Zong Daoming, Sun Shiliang
IEEE Trans Neural Netw Learn Syst. 2024 Dec;35(12):17805-17816. doi: 10.1109/TNNLS.2023.3309104. Epub 2024 Dec 2.
Human-object interaction (HOI) detection involves identifying interactions represented as , requiring the localization of human-object pairs and interaction classification within an image. This work focuses on the challenge of detecting HOIs with unseen objects using the prevalent Transformer architecture. Our empirical analysis reveals that the performance degradation of novel HOI instances primarily arises from misclassifying unseen objects as confusable seen objects. To address this issue, we propose a similarity propagation (SP) scheme that leverages cosine similarity distance to regulate the prediction margin between seen and unseen objects. In addition, we introduce pseudo-supervision for unseen objects based on class semantic similarities during training. Furthermore, we incorporate semantic-aware instance-level and interaction-level contrastive losses with Transformer to enhance intraclass compactness and interclass separability, resulting in improved visual representations. Extensive experiments on two challenging benchmarks, V-COCO and HICO-DET, demonstrate the effectiveness of our model, outperforming current state-of-the-art methods under various zero-shot settings.

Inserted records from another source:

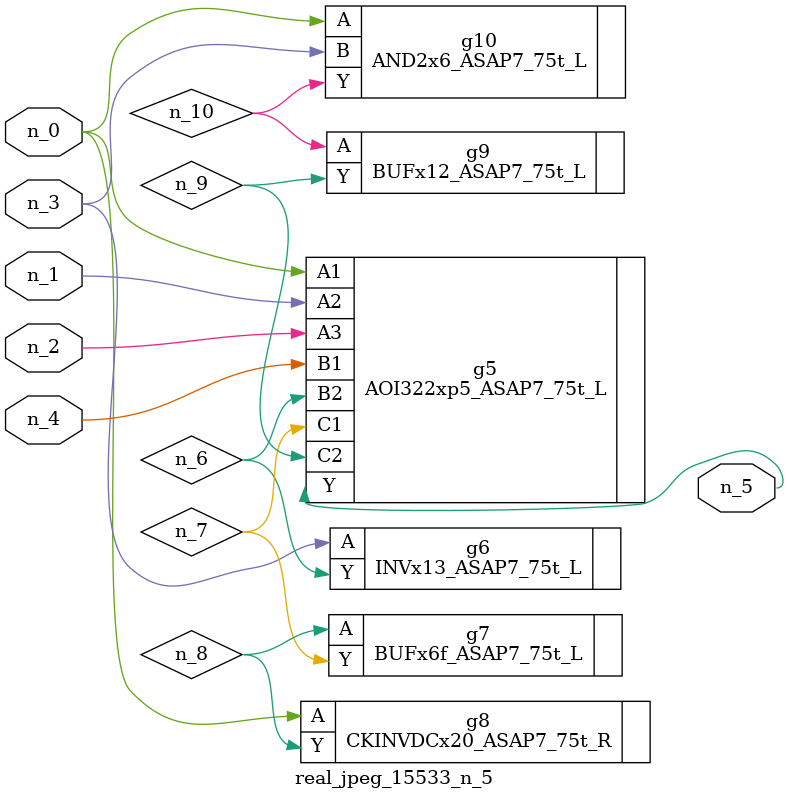
<source format=v>
module real_jpeg_15533_n_5 (n_4, n_0, n_1, n_2, n_3, n_5);

input n_4;
input n_0;
input n_1;
input n_2;
input n_3;

output n_5;

wire n_8;
wire n_6;
wire n_7;
wire n_10;
wire n_9;

AOI322xp5_ASAP7_75t_L g5 ( 
.A1(n_0),
.A2(n_1),
.A3(n_2),
.B1(n_4),
.B2(n_6),
.C1(n_7),
.C2(n_9),
.Y(n_5)
);

CKINVDCx20_ASAP7_75t_R g8 ( 
.A(n_0),
.Y(n_8)
);

AND2x6_ASAP7_75t_L g10 ( 
.A(n_0),
.B(n_3),
.Y(n_10)
);

INVx13_ASAP7_75t_L g6 ( 
.A(n_3),
.Y(n_6)
);

BUFx6f_ASAP7_75t_L g7 ( 
.A(n_8),
.Y(n_7)
);

BUFx12_ASAP7_75t_L g9 ( 
.A(n_10),
.Y(n_9)
);


endmodule
</source>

人机交互(HOI)检测涉及识别表示为 的交互,这需要在图像中定位人与物体对并进行交互分类。这项工作聚焦于使用流行的Transformer架构检测未见物体的人机交互这一挑战。我们的实证分析表明,新型HOI实例的性能下降主要源于将未见物体误分类为易混淆的可见物体。为解决此问题,我们提出一种相似性传播(SP)方案,该方案利用余弦相似性距离来调节可见和未见物体之间的预测边界。此外,我们在训练期间基于类语义相似性为未见物体引入伪监督。此外,我们将语义感知的实例级和交互级对比损失与Transformer相结合,以增强类内紧凑性和类间可分离性,从而改进视觉表示。在两个具有挑战性的基准V-COCO和HICO-DET上进行的广泛实验证明了我们模型的有效性,在各种零样本设置下优于当前的最先进方法。